## Data supplied
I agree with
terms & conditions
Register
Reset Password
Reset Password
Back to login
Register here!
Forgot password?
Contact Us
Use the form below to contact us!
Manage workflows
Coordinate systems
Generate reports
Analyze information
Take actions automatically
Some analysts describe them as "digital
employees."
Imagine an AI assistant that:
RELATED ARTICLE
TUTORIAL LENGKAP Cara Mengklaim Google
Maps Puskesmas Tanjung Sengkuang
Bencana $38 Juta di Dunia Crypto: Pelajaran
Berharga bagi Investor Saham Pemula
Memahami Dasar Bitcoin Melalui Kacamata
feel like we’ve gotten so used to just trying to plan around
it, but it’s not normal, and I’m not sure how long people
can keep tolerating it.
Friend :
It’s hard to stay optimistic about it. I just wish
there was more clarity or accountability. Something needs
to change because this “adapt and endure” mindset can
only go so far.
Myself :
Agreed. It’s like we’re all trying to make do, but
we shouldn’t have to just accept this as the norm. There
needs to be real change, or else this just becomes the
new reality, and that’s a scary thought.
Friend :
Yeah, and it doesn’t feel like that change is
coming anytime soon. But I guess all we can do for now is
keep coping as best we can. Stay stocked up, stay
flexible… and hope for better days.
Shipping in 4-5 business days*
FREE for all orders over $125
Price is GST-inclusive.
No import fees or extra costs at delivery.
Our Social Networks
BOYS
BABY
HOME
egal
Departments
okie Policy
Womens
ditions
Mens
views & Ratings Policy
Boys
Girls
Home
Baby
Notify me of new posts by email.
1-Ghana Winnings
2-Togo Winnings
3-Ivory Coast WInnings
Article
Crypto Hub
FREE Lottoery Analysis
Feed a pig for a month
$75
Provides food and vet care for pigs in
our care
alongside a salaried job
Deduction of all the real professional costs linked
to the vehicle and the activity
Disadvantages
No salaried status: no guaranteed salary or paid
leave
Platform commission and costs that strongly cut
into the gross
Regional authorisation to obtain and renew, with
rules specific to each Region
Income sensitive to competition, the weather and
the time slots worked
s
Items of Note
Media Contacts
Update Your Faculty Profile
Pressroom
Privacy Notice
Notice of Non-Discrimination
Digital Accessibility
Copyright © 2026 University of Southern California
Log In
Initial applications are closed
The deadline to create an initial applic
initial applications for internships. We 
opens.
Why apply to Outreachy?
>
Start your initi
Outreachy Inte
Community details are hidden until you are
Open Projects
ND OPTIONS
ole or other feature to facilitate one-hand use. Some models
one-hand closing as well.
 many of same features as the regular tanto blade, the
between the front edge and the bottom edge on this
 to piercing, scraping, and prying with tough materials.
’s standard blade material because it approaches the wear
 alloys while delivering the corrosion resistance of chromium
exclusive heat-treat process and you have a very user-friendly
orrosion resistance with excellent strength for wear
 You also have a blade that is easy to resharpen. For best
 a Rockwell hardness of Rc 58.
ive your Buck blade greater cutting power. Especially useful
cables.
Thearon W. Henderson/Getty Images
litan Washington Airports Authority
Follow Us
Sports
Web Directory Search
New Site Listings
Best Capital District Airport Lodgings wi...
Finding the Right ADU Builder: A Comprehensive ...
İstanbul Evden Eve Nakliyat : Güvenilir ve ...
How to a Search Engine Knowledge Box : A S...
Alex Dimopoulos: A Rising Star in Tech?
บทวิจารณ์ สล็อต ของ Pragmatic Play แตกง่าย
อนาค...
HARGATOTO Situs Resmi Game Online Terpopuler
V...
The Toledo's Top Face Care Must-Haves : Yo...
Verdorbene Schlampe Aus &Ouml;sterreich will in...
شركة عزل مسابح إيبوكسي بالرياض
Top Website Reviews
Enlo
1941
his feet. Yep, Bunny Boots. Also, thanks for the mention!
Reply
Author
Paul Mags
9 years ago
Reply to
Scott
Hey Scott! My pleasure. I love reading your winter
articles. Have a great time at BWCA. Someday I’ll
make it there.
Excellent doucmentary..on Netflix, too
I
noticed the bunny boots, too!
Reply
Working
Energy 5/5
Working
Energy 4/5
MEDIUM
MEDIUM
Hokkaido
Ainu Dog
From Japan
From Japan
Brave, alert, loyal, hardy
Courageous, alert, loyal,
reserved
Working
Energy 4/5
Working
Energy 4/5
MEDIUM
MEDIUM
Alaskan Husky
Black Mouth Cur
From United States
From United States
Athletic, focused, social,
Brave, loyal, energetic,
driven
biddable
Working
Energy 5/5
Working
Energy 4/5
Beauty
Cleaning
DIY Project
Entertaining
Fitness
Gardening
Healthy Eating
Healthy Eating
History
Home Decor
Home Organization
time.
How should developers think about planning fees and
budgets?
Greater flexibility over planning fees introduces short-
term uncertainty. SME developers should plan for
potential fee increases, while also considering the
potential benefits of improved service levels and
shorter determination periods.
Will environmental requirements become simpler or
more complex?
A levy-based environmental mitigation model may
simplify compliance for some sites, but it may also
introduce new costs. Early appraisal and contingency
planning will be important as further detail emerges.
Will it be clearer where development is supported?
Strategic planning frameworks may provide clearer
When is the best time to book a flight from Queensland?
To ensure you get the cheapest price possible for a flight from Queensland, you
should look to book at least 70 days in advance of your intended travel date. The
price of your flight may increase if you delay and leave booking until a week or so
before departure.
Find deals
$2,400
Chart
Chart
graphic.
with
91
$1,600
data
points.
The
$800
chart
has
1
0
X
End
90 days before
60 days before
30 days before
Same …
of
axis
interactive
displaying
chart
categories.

## How to complete this task
Using the entries above, extract exactly the span from the line with "Analyze information" to the line with "Berharga bagi Investor Saham Pemula", both lines included; leave out everything else.

## Task result
Analyze information
Take actions automatically
Some analysts describe them as "digital
employees."
Imagine an AI assistant that:
RELATED ARTICLE
TUTORIAL LENGKAP Cara Mengklaim Google
Maps Puskesmas Tanjung Sengkuang
Bencana $38 Juta di Dunia Crypto: Pelajaran
Berharga bagi Investor Saham Pemula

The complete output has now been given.